# What to do
A. From the call transcript, extract word for word everything from "And with our" down to "Please go ahead.".
B. Copy, unchanged, the lines of the entries from the line containing "longitude: -82.1365" down to the line containing "region: Vilnius County", including both of those lines.

# Passage shown
# # # # # # #

And with our reintroduction of that completely reengineered Red Label, I think it would be reasonable for any observer of the company to expect that there will be other calibers in the future.
Brian Rafn – Morgan Dempsey Capital Management
Okay. I will get back in line.
Thanks Mike.
Operator
Thank you. Your next question comes from the line of Andrea James from Dougherty & Company.
Please go ahead.
Andrea James – Dougherty & Company
Good morning, thank you for taking my questions. How big of a problem is the ammo shortage relative to sort of your business and just giving the currency of your stock do you think it would make sense to maybe take the ammo – acquiring ammo company or just take ammo production into your own hands?.
Michael Fifer
Andrea it affects us on two levels. One of which we can directly measure, which is the challenge of production when the ammo suppliers sometimes are late on the delivery and in fact, there is quite a lot has to do right now with Rimfire ammunition.
And we are sort of managing to hold our own here, but it’s little bit hand-to-mouth on the production side. Occasionally on centerfire rifles and handguns, particularly if you have an obscure rifle caliber, we have trouble getting proof ammunition, but that doesn’t turn in much of a factor.
I don’t think you guys wouldn’t see the numbers, they are not that significant because obscure caliber is generally on high volume. They passed more significant and we cannot measure directly is the loss sales because consumers get discouraged when they can’t buy Rimfire ammunition.
Then they are discouraged and tell us that they are deferring purchases of Rimfire, handguns and Rimfire rifles. And that’s a really tough one.
That’s the one we are actually concerned about much more so than our concerns are with the production side.
Andrea James – Dougherty & Company
Would you consider producing your own ammo?
Michael Fifer
I don’t think we would. Unless we were to be fortunate enough to be able to acquire one of the ammo manufacturers, and so far at the moment, none of them are for sale.
It’s a very, very difficult business to enter particularly the Rimfire ammunition is very, very hard to build. And if we knew what we were doing and we started today it would be a couple of years before we could get a plant up and running.
And frankly we don’t know what we are doing and so absent an acquisition of an ammo company, we are really not going to be entering that business.
Andrea James – Dougherty & Company
Okay. And then what are your thoughts on the intrinsic value of this new factory, what it does for you as a company?

# # # # # # #

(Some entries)
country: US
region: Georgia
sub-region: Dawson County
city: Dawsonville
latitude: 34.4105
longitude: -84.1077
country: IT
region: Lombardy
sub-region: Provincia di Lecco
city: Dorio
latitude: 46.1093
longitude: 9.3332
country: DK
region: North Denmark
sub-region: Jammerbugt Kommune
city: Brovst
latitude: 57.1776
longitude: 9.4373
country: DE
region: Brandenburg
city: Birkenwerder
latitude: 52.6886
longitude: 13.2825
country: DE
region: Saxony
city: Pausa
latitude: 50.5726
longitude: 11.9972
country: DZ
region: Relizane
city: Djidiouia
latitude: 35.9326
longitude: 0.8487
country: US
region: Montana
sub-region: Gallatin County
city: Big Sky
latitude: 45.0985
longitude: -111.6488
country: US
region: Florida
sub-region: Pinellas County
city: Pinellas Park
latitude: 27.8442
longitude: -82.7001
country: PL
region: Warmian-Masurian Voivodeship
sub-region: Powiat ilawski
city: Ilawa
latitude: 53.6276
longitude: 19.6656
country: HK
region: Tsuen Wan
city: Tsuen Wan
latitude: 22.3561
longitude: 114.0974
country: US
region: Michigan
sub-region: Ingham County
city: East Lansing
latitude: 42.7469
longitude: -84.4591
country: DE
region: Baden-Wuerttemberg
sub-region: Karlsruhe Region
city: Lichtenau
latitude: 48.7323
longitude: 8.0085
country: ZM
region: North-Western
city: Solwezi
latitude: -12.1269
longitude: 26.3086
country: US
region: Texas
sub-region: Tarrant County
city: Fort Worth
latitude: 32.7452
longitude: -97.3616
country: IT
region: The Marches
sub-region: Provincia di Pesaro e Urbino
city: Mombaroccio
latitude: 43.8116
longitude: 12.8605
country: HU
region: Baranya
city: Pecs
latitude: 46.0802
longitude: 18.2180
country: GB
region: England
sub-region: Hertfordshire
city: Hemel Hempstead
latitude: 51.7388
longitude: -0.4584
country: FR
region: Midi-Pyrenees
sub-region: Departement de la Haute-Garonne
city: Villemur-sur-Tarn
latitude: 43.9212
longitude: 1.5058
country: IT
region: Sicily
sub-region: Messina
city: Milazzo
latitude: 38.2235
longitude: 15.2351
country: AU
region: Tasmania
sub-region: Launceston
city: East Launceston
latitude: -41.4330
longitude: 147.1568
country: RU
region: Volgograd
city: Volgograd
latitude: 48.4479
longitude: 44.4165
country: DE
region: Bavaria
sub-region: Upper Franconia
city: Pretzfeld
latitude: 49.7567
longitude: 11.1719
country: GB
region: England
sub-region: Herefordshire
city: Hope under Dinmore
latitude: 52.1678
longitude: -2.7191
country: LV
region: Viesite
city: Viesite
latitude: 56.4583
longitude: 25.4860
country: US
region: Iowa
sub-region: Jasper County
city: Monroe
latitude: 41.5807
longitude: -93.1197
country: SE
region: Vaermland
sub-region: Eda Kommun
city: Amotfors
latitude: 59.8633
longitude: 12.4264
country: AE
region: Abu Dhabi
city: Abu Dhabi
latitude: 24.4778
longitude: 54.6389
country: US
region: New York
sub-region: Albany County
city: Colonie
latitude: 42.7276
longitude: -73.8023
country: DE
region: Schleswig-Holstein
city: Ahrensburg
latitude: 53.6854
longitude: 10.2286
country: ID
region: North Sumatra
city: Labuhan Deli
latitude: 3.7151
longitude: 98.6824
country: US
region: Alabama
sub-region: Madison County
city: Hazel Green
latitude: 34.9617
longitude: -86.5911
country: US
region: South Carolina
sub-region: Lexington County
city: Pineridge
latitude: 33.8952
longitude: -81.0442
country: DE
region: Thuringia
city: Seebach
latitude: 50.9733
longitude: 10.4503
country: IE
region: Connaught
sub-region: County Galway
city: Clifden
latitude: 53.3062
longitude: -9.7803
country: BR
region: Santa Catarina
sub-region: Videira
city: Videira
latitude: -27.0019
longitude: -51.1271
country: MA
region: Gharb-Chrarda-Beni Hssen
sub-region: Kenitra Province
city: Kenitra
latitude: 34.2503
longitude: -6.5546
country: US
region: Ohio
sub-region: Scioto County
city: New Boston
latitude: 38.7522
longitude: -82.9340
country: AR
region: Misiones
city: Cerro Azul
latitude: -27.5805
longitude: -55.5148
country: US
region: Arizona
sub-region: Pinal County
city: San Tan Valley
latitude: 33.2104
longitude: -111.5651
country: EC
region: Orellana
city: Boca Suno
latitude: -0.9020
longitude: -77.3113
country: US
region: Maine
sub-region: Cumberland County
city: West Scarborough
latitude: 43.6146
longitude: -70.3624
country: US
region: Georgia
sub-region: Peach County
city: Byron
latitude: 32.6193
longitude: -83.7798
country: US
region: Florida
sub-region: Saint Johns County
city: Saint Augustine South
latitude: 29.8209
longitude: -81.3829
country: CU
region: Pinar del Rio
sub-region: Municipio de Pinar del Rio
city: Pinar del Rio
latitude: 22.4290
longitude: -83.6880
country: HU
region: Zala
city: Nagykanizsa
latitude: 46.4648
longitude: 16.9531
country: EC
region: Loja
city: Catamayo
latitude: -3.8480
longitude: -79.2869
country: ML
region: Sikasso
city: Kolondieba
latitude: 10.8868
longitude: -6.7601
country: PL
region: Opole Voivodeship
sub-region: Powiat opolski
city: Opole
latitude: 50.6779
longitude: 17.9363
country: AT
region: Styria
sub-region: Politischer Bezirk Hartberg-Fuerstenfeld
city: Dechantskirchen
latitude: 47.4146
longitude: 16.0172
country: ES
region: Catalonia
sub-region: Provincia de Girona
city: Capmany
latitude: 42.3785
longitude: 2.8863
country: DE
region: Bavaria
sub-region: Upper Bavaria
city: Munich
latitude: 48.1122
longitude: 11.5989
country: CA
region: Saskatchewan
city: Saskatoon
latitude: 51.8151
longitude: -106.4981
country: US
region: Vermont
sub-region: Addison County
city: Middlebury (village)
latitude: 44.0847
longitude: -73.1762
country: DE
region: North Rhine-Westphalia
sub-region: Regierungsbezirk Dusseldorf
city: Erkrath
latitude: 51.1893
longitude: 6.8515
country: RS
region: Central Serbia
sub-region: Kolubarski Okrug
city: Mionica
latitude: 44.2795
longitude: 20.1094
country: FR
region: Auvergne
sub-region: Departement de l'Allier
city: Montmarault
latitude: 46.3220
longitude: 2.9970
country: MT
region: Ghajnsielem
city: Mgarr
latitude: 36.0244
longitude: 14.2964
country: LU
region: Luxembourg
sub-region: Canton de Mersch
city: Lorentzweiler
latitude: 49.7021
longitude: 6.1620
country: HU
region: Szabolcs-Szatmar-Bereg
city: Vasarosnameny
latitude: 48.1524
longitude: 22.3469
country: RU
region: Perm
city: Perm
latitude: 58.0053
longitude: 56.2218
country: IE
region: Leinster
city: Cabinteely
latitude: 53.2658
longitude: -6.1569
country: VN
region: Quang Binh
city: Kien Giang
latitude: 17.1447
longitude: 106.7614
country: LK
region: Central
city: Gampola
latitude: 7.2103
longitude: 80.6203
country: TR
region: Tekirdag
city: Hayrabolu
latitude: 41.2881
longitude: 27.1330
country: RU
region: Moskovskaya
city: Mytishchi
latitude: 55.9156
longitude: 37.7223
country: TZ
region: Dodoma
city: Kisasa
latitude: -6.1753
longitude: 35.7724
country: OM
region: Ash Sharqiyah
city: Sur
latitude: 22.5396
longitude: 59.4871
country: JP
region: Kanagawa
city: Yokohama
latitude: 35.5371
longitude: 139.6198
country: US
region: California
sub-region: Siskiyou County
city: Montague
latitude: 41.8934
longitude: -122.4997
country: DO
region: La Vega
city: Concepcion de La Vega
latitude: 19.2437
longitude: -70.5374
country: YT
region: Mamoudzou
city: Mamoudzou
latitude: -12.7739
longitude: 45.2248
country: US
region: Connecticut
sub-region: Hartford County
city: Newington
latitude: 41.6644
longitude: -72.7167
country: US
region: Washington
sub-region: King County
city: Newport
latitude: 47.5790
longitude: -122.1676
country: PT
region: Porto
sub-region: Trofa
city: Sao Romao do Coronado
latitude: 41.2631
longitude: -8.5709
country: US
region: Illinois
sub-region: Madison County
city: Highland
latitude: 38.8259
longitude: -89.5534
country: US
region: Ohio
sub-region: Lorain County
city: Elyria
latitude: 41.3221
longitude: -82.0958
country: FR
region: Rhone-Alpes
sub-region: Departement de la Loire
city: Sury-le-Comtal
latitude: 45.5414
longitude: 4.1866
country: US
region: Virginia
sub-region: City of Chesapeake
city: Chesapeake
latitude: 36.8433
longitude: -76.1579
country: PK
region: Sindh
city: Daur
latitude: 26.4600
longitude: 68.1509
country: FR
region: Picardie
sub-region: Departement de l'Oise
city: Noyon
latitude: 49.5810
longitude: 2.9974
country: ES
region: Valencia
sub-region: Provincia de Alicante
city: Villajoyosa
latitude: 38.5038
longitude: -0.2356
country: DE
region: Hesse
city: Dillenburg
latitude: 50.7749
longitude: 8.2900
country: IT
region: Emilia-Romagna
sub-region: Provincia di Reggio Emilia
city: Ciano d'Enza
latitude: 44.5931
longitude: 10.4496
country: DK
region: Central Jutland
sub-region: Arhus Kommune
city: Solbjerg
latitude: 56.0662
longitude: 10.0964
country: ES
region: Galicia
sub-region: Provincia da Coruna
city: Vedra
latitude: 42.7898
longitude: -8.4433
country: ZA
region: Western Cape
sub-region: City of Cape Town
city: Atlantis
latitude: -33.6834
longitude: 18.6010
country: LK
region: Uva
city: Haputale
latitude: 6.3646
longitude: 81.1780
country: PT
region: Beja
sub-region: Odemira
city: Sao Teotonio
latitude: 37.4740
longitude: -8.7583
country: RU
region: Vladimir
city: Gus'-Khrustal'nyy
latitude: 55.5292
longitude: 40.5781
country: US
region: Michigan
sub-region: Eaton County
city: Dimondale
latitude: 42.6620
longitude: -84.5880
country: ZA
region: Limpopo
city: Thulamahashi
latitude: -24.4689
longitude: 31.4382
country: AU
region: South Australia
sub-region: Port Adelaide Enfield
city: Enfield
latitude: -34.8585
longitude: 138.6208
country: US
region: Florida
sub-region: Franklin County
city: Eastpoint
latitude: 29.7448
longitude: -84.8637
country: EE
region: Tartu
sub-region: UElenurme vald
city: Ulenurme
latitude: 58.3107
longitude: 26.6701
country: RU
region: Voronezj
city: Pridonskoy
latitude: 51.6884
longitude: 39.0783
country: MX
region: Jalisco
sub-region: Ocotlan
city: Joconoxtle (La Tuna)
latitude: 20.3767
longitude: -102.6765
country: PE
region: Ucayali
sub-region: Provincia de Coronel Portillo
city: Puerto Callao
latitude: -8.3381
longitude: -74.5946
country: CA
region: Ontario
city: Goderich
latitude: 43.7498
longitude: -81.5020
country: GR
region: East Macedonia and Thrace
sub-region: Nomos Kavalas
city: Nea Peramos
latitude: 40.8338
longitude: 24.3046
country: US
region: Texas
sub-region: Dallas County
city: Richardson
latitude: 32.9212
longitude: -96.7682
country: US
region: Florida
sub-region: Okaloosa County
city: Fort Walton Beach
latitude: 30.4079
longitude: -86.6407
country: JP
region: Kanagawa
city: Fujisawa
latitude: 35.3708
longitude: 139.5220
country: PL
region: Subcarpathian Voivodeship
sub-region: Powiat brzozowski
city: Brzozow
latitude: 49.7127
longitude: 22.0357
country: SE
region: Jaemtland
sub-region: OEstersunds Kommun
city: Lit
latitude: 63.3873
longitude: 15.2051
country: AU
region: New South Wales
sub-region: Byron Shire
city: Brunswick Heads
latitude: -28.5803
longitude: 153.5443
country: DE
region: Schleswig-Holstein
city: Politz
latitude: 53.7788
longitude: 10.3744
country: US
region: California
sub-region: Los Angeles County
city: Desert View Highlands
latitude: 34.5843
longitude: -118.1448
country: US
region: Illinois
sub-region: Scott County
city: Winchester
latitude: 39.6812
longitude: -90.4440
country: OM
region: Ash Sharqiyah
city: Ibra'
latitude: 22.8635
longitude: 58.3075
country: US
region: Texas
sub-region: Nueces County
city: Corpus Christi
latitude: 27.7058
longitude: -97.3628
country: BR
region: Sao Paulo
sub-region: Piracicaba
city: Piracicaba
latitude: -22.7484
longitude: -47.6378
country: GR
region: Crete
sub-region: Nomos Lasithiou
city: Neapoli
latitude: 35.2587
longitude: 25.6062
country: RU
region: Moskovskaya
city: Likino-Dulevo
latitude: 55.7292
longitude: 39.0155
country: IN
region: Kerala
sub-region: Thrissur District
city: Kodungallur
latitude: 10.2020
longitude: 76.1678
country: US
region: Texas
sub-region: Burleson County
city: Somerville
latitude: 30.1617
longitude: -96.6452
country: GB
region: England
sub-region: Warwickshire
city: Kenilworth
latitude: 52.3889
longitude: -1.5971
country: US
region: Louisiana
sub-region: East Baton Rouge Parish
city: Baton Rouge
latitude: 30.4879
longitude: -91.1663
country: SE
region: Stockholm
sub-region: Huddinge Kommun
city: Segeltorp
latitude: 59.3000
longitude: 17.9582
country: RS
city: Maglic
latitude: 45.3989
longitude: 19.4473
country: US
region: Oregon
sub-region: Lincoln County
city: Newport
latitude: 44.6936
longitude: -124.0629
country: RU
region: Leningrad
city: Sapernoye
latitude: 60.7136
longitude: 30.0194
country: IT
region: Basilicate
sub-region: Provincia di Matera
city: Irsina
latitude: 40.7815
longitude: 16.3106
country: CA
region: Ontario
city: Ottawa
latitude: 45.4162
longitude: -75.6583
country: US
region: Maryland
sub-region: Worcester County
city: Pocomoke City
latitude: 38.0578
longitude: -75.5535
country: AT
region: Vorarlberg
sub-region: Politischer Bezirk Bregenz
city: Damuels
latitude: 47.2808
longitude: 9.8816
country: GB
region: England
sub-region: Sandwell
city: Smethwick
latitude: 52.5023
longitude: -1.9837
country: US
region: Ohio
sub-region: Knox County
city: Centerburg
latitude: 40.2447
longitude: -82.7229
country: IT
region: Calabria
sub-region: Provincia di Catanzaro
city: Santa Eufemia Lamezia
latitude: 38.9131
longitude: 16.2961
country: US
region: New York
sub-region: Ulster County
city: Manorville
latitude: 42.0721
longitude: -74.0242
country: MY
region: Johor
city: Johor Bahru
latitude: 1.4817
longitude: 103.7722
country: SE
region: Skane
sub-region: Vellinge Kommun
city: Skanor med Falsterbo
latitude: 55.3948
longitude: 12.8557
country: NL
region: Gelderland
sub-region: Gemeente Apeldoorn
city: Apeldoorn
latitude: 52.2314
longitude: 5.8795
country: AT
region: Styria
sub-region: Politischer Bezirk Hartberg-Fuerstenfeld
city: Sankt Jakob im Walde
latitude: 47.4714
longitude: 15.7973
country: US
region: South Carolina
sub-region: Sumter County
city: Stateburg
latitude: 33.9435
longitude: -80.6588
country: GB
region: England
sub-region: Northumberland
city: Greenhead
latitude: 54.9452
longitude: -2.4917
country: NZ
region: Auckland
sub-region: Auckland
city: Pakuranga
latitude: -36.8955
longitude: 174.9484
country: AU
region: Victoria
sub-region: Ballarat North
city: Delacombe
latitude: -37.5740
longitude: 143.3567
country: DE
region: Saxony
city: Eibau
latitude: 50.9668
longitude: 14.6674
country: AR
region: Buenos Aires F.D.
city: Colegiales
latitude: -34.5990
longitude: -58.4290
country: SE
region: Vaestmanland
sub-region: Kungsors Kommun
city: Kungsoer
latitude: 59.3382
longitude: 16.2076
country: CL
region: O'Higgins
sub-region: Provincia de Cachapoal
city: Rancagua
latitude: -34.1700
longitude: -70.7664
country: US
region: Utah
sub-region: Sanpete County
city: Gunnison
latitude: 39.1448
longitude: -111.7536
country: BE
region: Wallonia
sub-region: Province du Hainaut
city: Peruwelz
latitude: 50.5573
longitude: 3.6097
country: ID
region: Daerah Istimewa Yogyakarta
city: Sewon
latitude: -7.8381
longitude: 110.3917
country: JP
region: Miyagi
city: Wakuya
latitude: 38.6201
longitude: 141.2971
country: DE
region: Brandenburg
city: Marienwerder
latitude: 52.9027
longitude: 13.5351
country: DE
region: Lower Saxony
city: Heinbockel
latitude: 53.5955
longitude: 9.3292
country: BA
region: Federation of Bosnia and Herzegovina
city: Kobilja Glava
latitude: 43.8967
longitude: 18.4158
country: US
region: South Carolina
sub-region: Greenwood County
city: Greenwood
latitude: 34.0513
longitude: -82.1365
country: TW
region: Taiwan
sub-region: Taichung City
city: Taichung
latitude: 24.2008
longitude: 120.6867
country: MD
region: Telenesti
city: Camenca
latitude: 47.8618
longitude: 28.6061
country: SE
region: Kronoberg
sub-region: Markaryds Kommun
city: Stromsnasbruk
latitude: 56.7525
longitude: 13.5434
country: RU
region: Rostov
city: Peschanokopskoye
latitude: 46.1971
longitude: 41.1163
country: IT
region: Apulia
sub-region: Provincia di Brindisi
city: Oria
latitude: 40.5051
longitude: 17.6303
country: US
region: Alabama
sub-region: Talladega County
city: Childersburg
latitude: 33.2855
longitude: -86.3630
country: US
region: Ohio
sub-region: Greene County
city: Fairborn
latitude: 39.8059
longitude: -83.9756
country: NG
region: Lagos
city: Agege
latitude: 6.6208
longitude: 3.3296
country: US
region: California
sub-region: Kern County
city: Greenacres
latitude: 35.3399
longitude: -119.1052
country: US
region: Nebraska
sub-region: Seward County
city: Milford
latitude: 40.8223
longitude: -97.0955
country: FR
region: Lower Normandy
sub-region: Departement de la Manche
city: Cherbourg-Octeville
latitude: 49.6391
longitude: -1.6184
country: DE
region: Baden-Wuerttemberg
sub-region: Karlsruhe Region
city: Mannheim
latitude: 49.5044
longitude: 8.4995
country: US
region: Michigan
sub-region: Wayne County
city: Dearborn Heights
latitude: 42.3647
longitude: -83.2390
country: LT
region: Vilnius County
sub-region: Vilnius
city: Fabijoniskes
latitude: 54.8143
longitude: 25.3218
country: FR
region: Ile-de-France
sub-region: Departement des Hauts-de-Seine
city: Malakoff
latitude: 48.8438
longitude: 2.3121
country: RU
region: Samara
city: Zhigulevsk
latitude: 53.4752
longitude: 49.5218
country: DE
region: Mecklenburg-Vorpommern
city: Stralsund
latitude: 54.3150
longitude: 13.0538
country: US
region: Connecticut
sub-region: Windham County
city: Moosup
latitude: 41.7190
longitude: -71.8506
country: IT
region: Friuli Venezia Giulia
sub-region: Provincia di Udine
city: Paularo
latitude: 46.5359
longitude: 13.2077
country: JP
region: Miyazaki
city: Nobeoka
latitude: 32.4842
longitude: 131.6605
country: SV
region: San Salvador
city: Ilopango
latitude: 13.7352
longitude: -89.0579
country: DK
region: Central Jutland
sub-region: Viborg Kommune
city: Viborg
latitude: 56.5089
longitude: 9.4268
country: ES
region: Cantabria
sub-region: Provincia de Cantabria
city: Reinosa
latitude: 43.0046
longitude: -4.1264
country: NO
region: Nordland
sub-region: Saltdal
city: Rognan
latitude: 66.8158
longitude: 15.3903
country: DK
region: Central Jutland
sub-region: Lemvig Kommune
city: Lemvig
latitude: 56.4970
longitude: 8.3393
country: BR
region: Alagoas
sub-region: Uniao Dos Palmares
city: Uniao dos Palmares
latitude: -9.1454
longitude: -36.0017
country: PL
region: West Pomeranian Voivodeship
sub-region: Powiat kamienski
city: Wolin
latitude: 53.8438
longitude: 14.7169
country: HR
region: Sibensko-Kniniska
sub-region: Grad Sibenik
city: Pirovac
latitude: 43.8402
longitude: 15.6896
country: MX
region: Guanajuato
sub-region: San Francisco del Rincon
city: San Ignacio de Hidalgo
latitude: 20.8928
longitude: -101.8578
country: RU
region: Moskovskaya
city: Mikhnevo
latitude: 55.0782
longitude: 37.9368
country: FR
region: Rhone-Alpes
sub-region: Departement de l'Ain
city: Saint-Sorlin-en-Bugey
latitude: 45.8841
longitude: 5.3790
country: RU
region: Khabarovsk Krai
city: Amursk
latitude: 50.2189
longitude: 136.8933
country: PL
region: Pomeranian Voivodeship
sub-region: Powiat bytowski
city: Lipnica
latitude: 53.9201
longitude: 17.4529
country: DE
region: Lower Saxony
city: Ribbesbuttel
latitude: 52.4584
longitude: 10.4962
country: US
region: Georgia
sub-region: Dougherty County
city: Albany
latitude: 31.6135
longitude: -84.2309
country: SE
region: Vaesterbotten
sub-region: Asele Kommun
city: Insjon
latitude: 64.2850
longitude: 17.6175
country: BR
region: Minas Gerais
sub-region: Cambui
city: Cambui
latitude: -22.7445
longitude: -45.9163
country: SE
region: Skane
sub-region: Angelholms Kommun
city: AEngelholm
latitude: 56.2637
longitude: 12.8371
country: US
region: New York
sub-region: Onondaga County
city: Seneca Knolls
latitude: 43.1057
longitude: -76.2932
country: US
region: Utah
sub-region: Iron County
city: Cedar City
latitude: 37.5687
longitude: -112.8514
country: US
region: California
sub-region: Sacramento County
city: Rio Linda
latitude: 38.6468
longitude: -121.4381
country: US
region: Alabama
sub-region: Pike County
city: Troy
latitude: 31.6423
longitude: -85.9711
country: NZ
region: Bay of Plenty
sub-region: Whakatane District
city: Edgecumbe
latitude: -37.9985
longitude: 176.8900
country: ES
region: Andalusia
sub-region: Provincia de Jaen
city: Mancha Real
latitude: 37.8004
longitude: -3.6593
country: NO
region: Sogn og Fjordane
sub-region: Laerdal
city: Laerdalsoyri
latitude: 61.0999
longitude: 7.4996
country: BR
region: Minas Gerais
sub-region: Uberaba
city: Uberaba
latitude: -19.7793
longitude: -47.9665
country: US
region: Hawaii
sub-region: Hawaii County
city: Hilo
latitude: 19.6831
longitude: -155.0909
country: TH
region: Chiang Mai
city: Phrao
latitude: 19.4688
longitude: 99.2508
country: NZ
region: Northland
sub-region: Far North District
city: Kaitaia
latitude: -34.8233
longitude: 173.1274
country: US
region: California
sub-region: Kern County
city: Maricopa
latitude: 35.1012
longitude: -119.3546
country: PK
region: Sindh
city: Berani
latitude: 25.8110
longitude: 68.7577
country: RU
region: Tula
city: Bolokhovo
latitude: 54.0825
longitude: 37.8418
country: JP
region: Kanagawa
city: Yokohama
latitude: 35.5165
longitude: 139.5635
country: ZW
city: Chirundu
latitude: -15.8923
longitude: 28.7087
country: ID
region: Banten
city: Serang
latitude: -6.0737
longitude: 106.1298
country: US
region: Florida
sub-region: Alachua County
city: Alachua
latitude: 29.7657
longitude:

# # # # # # #

# Per-task outputs
A.
And with our reintroduction of that completely reengineered Red Label, I think it would be reasonable for any observer of the company to expect that there will be other calibers in the future.
Brian Rafn – Morgan Dempsey Capital Management
Okay. I will get back in line.
Thanks Mike.
Operator
Thank you. Your next question comes from the line of Andrea James from Dougherty & Company.
Please go ahead.

B.
longitude: -82.1365
country: TW
region: Taiwan
sub-region: Taichung City
city: Taichung
latitude: 24.2008
longitude: 120.6867
country: MD
region: Telenesti
city: Camenca
latitude: 47.8618
longitude: 28.6061
country: SE
region: Kronoberg
sub-region: Markaryds Kommun
city: Stromsnasbruk
latitude: 56.7525
longitude: 13.5434
country: RU
region: Rostov
city: Peschanokopskoye
latitude: 46.1971
longitude: 41.1163
country: IT
region: Apulia
sub-region: Provincia di Brindisi
city: Oria
latitude: 40.5051
longitude: 17.6303
country: US
region: Alabama
sub-region: Talladega County
city: Childersburg
latitude: 33.2855
longitude: -86.3630
country: US
region: Ohio
sub-region: Greene County
city: Fairborn
latitude: 39.8059
longitude: -83.9756
country: NG
region: Lagos
city: Agege
latitude: 6.6208
longitude: 3.3296
country: US
region: California
sub-region: Kern County
city: Greenacres
latitude: 35.3399
longitude: -119.1052
country: US
region: Nebraska
sub-region: Seward County
city: Milford
latitude: 40.8223
longitude: -97.0955
country: FR
region: Lower Normandy
sub-region: Departement de la Manche
city: Cherbourg-Octeville
latitude: 49.6391
longitude: -1.6184
country: DE
region: Baden-Wuerttemberg
sub-region: Karlsruhe Region
city: Mannheim
latitude: 49.5044
longitude: 8.4995
country: US
region: Michigan
sub-region: Wayne County
city: Dearborn Heights
latitude: 42.3647
longitude: -83.2390
country: LT
region: Vilnius County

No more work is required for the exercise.